Your task> Report only the number of lines below in which the string "have" appears.

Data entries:
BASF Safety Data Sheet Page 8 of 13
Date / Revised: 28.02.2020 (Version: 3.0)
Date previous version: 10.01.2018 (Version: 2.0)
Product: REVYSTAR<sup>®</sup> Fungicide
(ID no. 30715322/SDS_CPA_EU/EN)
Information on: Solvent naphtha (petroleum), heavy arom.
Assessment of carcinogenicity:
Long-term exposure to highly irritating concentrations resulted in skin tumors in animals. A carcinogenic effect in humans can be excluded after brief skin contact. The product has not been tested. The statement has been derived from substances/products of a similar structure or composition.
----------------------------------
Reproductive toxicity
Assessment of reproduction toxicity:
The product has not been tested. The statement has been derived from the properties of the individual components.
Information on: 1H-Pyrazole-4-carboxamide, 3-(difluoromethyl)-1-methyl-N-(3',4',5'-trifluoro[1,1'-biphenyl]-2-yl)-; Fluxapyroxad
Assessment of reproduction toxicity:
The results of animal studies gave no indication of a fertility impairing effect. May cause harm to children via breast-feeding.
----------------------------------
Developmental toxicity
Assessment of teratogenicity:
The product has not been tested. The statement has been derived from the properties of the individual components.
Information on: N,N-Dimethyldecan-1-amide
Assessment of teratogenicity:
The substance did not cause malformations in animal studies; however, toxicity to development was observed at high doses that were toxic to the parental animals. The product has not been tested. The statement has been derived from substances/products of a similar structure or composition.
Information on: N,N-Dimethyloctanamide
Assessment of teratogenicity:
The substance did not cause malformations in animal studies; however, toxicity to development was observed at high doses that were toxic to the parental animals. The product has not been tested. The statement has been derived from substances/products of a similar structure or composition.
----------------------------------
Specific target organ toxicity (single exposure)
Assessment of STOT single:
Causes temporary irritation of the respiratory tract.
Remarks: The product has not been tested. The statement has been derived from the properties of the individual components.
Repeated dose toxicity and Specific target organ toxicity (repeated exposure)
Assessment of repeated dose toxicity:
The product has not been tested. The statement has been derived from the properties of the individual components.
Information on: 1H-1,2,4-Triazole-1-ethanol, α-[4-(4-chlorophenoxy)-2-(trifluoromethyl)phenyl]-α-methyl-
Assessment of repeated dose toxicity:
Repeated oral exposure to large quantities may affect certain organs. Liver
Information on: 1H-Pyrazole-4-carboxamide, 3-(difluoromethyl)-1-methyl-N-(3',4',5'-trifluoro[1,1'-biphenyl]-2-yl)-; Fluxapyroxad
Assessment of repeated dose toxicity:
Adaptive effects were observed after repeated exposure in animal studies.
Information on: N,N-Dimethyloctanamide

==

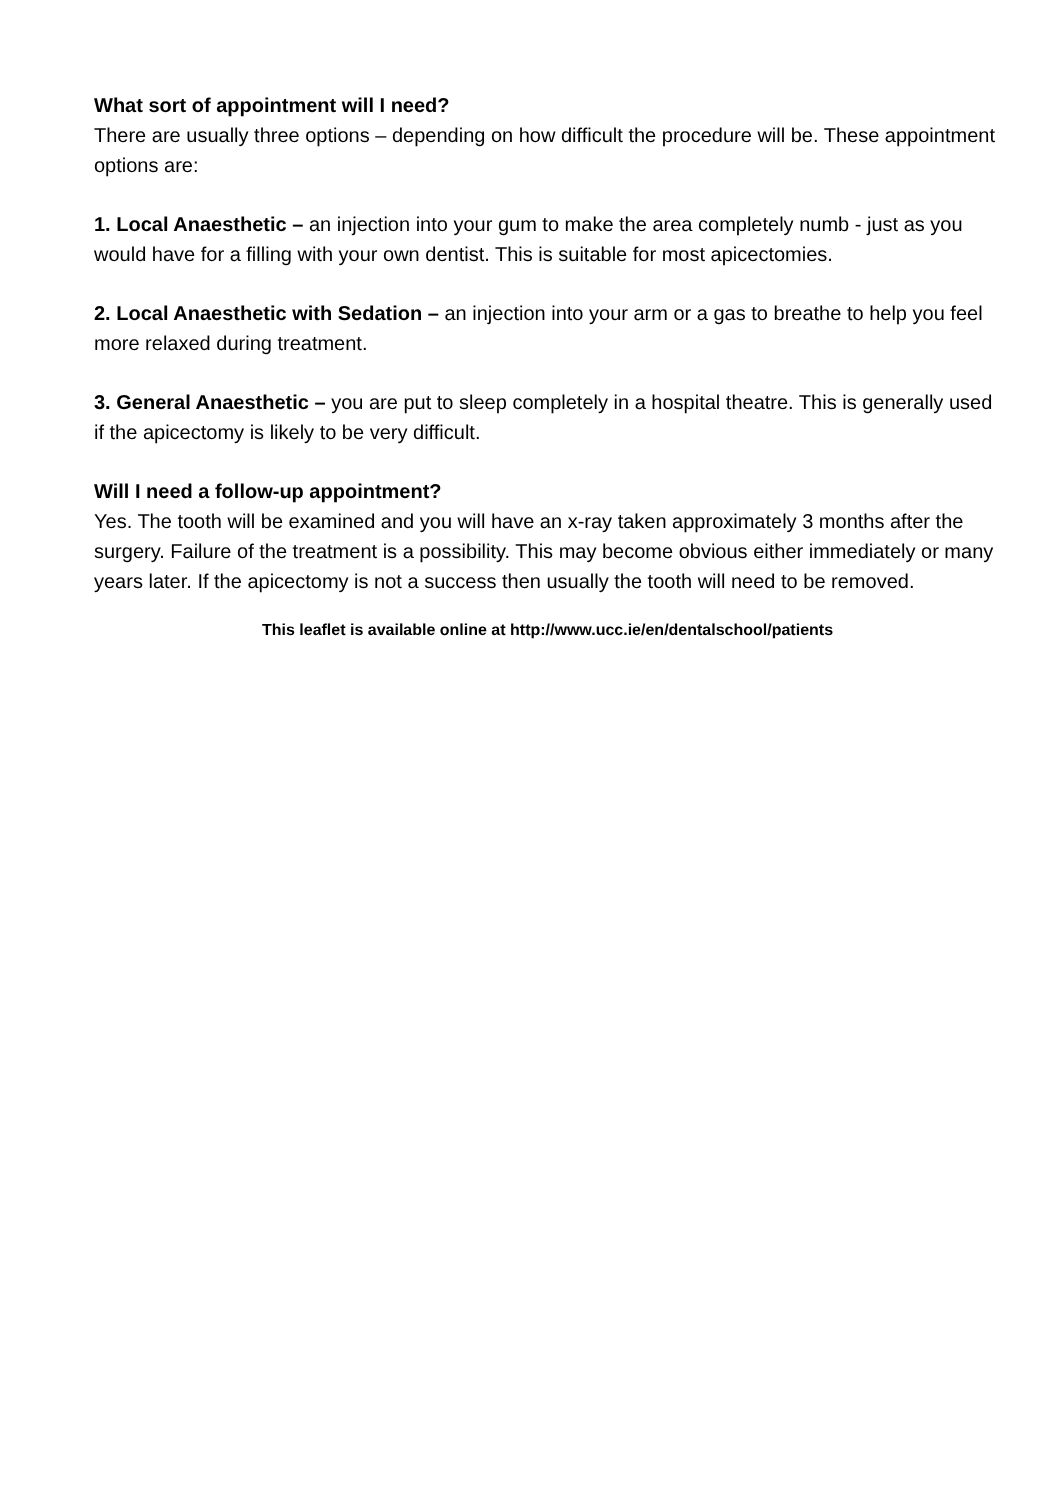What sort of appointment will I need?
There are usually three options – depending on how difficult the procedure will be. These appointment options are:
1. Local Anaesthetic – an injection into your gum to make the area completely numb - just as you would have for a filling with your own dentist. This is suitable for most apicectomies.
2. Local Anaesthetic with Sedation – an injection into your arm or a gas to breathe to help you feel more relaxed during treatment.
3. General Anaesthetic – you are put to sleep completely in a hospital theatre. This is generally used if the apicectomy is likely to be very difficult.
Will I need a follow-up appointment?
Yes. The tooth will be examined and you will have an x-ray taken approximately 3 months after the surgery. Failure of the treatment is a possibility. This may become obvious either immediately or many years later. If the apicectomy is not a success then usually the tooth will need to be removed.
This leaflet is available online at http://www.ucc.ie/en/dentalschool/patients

Response to this exercise> 2